To: Greg Hull who wrote (27511)7/18/2000 10:00:53 AM
From: ShamukE  Respond to of 29386
 
The rational is: The IRS does not want profitable companies to shop around for a company with a huge NOL. They would then attempt a merger so that they could use the NOL to shield their income from taxation.



To: Greg Hull who wrote (27511)7/18/2000 2:29:54 PM
From: Logain Ablar  Read Replies (1) | Respond to of 29386
 
Greg:

The short answer is no it isn't allowed. At one time companies had the ability to buy a company with NOL's and contribute investments into the acquired co. and shelter the income. Now this doesn't work. Nor would the acquirer be able to contribute or infuse profitable lines of business into the acquired.

As for going into long detail if I made this long I'd have to start citing the code and related regulations. I'm not about to take the time.

As for your specific questions.
What is Ancor after the merger? A seperate legal entity owned by QLGC. Are all switch products - current and future - automatically Ancor products? Depends on who develops them. Are HBAs automatically not Ancor products? Right they are QLGC products.

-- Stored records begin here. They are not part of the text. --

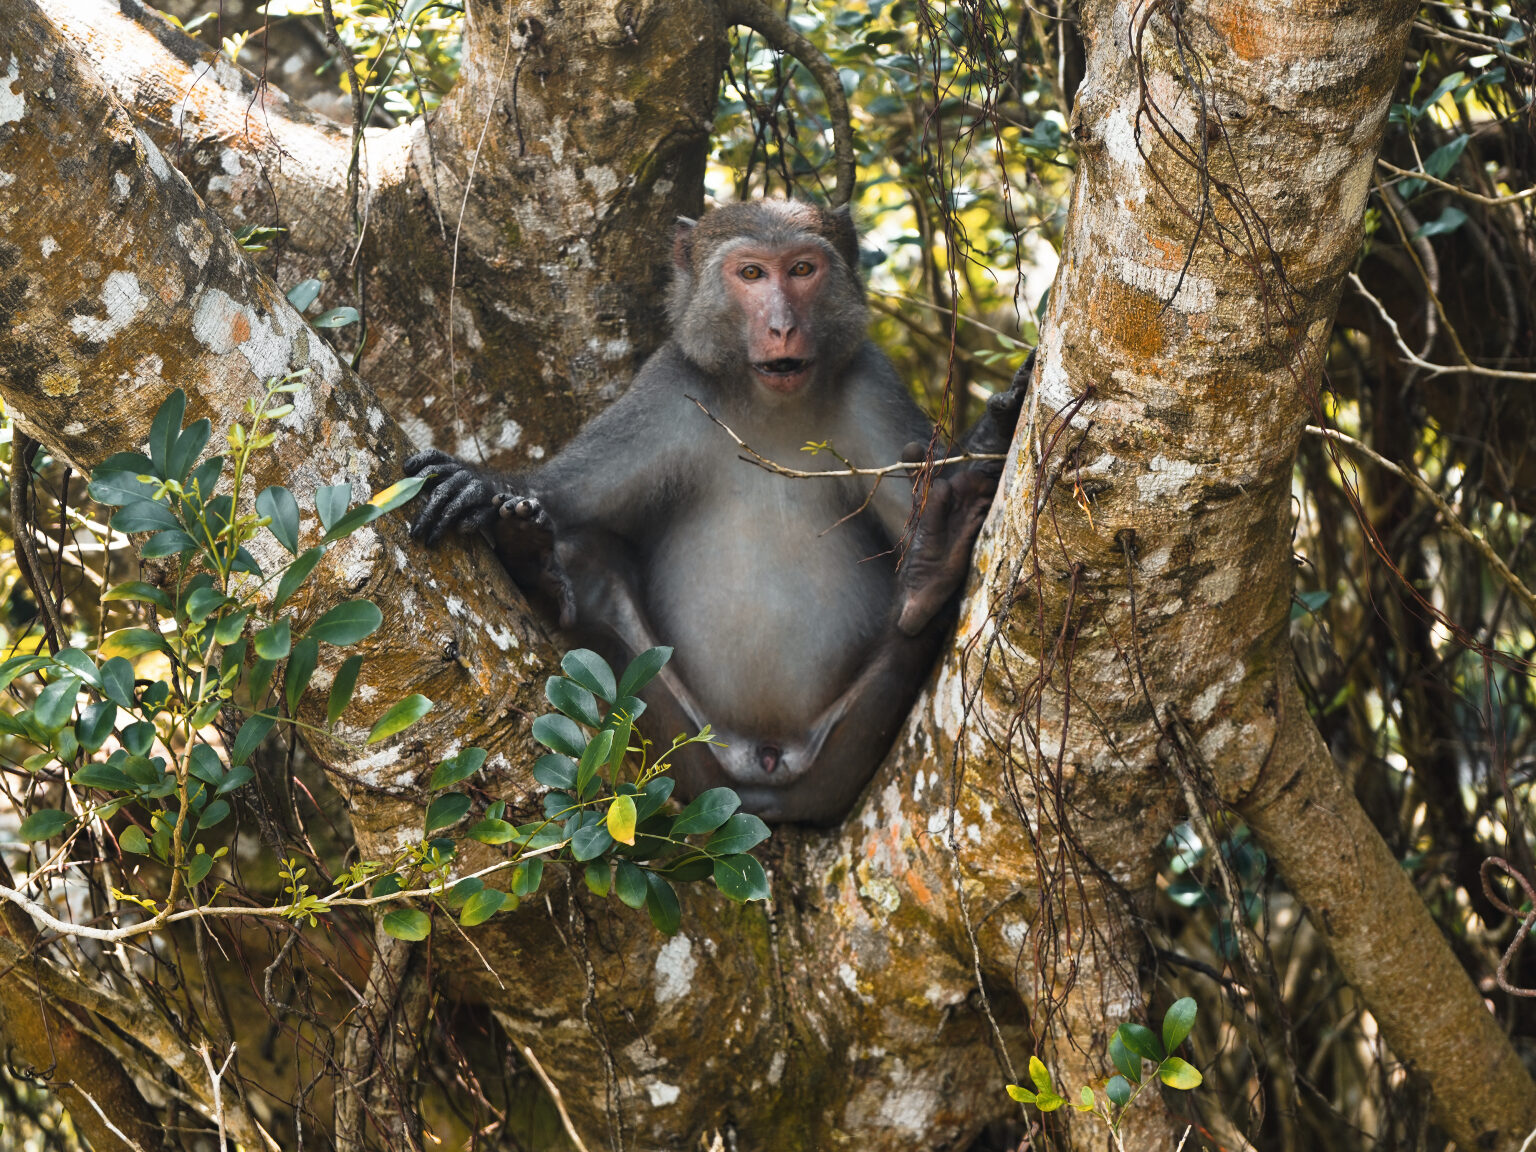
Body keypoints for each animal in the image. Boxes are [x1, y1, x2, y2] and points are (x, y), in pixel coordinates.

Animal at [406, 200, 1028, 824]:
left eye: (802, 270)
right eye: (751, 274)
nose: (782, 326)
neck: (769, 402)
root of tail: (766, 769)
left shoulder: (870, 383)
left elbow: (915, 503)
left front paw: (976, 458)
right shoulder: (668, 390)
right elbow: (565, 494)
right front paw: (485, 488)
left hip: (843, 758)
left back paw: (933, 563)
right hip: (679, 748)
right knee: (586, 554)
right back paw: (534, 562)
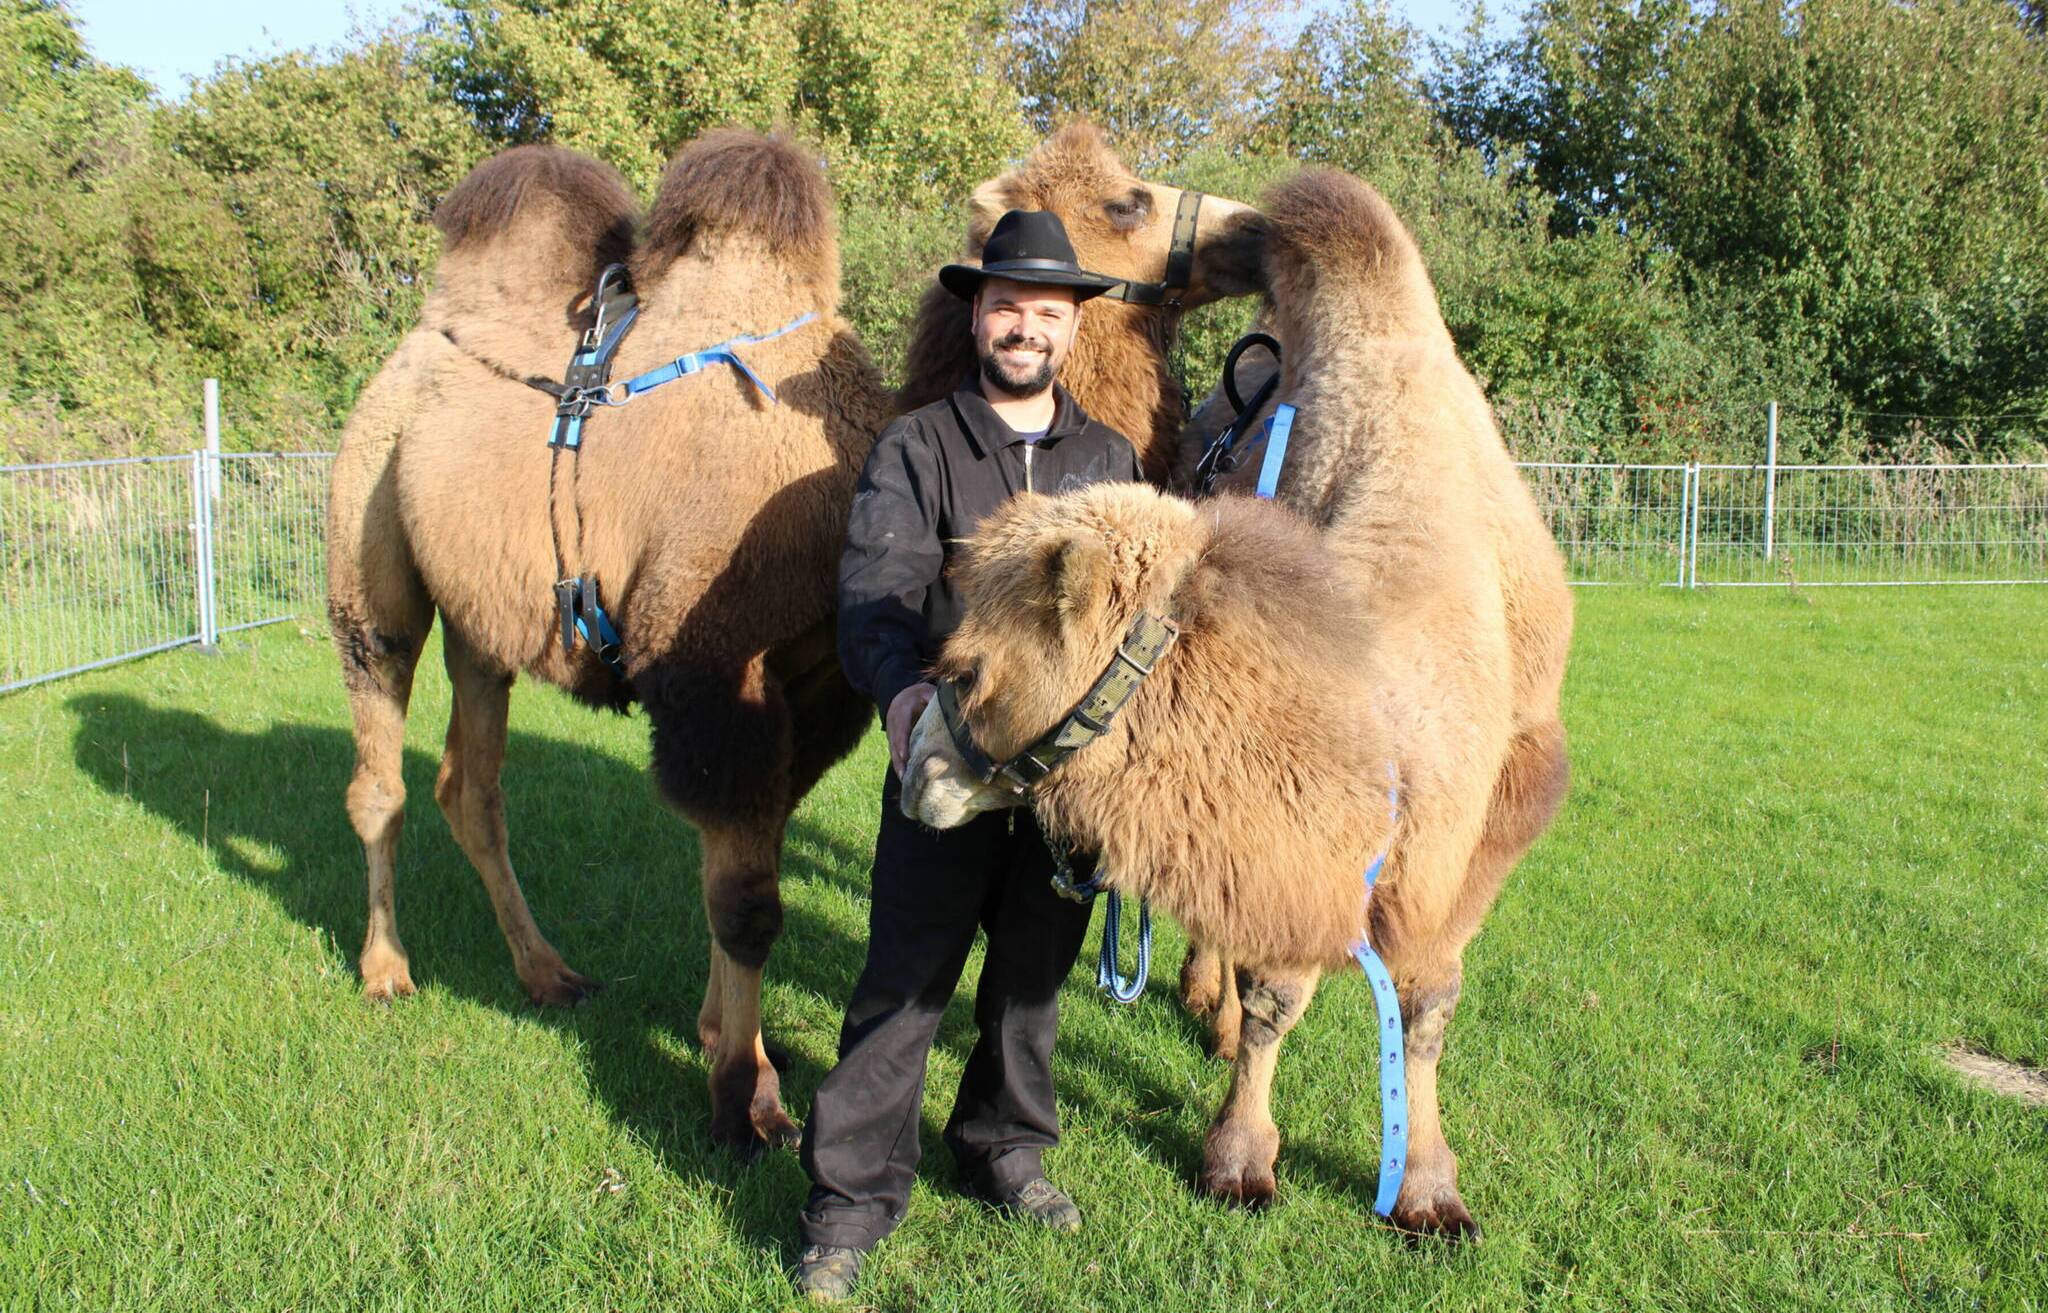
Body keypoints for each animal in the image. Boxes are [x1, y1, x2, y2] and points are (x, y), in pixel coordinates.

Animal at [323, 122, 1261, 1147]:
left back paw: (547, 973)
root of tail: (414, 347)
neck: (841, 492)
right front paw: (748, 1097)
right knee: (380, 764)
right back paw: (385, 970)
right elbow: (746, 903)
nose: (1256, 228)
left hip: (482, 624)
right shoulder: (716, 677)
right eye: (1128, 201)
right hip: (367, 556)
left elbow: (750, 861)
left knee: (472, 785)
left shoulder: (818, 698)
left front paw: (716, 1034)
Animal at [905, 168, 1572, 1237]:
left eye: (970, 670)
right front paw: (1240, 1156)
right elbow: (1276, 993)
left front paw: (1428, 1186)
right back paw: (1201, 1000)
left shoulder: (1495, 814)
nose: (918, 765)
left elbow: (1428, 1002)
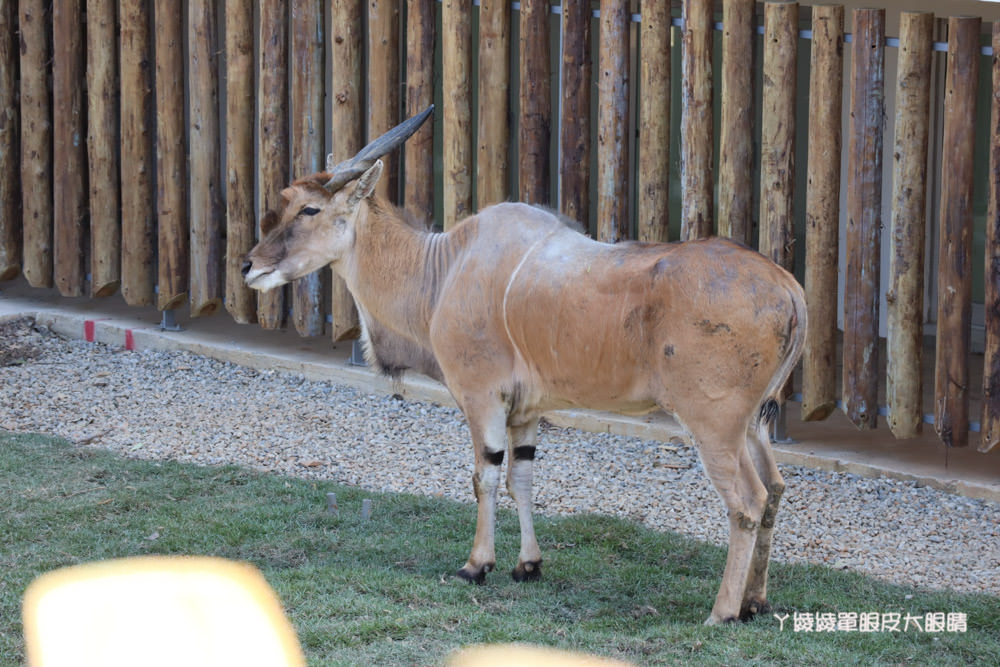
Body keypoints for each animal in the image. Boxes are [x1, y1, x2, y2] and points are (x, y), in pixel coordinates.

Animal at [240, 105, 804, 628]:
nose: (249, 265)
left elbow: (485, 477)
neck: (442, 268)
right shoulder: (527, 412)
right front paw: (527, 565)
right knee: (775, 490)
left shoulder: (480, 397)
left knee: (748, 501)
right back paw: (755, 601)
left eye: (309, 209)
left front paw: (476, 566)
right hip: (752, 425)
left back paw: (722, 612)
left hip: (714, 425)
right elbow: (522, 478)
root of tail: (788, 288)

Are you saying QLogic cannot reorganize their product lines by market, i.e. chips and enclosure management, FC SAN products, InfiniBand, and still recoup the NOL? Right as much as QLGC can develop a business reason for this the Treasury will view this as QLGC's attempt to utizize the NOL. Creative minds worked many ways in the past to avail themselfs in situations like this. I think it was the 1983 tax act which did away with this "loophole".